Krzysztof Koziorowicz (CCC Polkowice): Cieszę się ze zwycięstwa, bo rzeczywiście to był mecz walki i wynik nie odzwierciedla przebiegu spotkania. Wiadomo, że wygraliśmy 14 punktami ze względu na udaną końcówkę, bo przez niemal cały mecz wynik był na styku. Mieliśmy pod koniec meczu trochę problemów ze strefą Energi, ale dzięki dobrej defensywie wyrwaliśmy kilka piłek i kończyliśmy akcje prostym, jak ja to mówię, dwutaktem. Dziękuję dziewczynom za duże serce do gry, zaangażowanie.
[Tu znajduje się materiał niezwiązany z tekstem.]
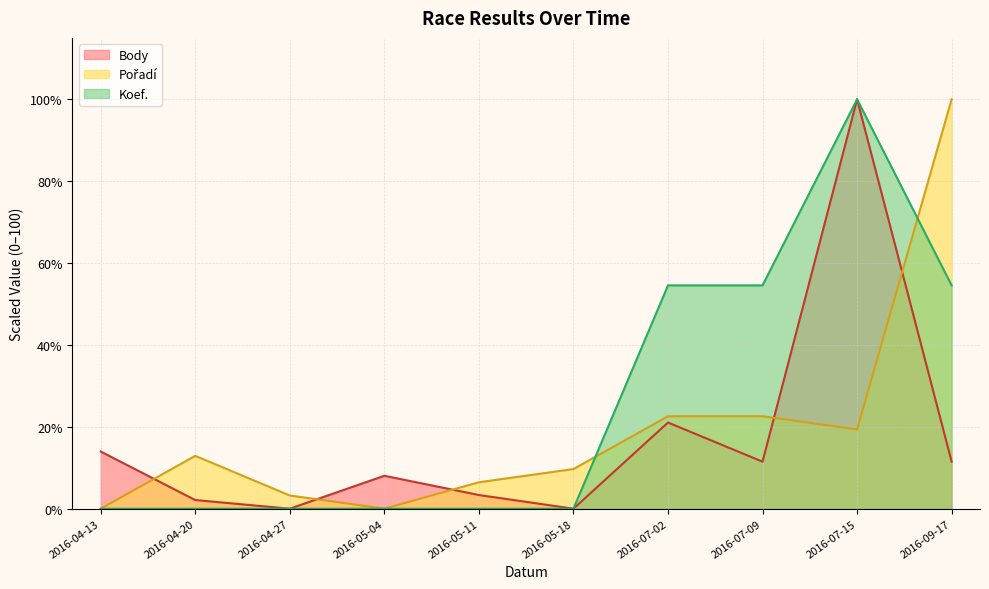

True or false: Body and Koef. intersect in this chart.

False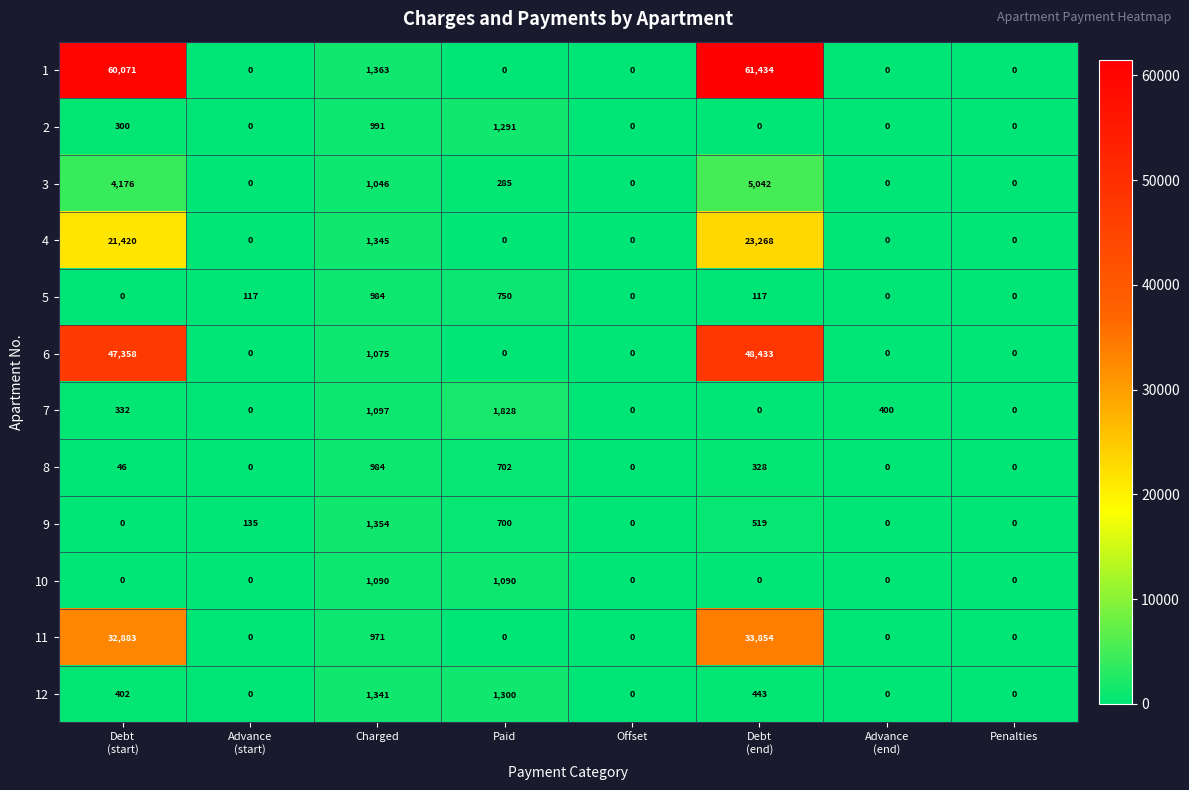

What is the difference between the highest and lowest values at Paid?

1828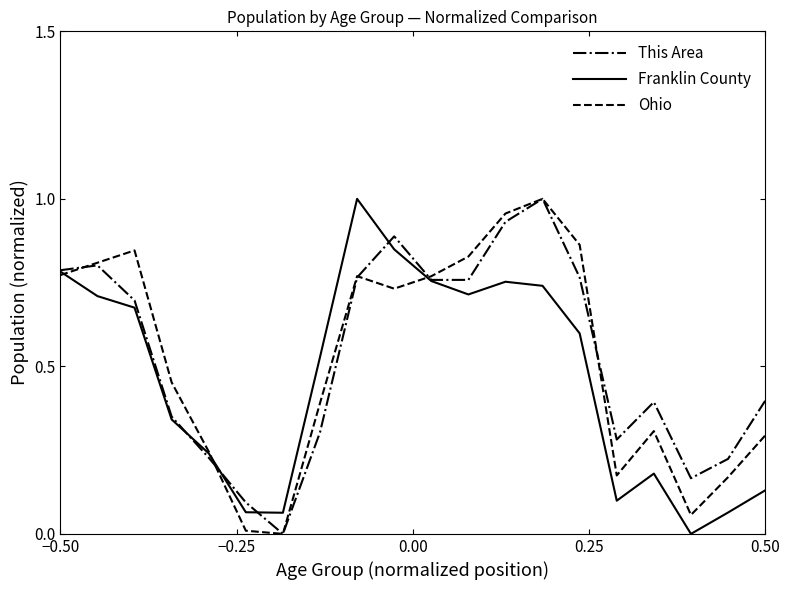

Which series has the largest range (max minus min)?

This Area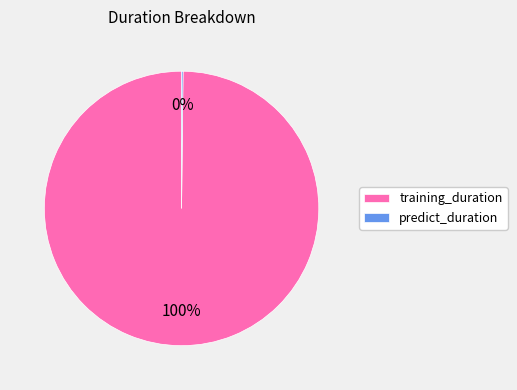

Which category has the biggest portion of the pie?

training_duration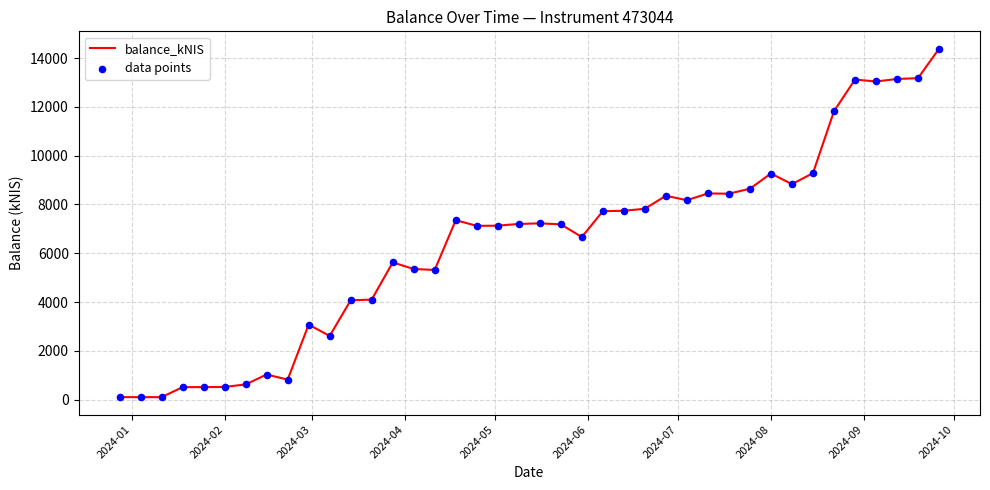

What is the difference between the maximum and minimum values?

14280.5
Cieszę się bardzo, bo każde zwycięstwo w tym sezonie i w tej lidze jest bardzo cenne.

Emilia Tłumak (Energa Toruń): Był to mecz walki, obie drużyny bardzo chciały wygrać to spotkanie, bo było ono bardzo ważne. Niestety przegrałyśmy zbiórki i wydaje mi się, że w końcówce przestałyśmy wierzyć w to, że możemy wygrać i brakowało walki.

Daria Mieloszyńska (CCC Polkowice): Na samym początku chcę bardzo podziękować za gorący doping, kibice się dziś spisali i pomogli nam wygrać ten mecz. Cieszę się, że ten mecz pomimo tego, że był momentami chaotyczny, został przez nas wywalczony. Po raz kolejny udowodniłyśmy, że spotkania wygrywa się obroną i tutaj szczególne brawa należą się Jillian Robbins, która pokazała w tym meczu wielką klasę. Ten mecz z całą pewnością był sporym widowiskiem, jeśli chodzi o walkę.